Work to complete:
Copy each line below containing "della".

Records provided:
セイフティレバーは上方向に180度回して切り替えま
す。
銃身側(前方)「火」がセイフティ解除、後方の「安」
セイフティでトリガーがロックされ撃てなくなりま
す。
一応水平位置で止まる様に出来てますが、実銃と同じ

...

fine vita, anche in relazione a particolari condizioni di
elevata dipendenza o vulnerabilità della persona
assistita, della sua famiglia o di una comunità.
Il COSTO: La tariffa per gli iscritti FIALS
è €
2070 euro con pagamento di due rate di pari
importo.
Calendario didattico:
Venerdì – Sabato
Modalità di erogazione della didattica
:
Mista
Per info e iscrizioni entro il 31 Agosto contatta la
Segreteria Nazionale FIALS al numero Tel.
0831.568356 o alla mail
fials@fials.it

Answer section:
elevata dipendenza o vulnerabilità della persona
assistita, della sua famiglia o di una comunità.
Modalità di erogazione della didattica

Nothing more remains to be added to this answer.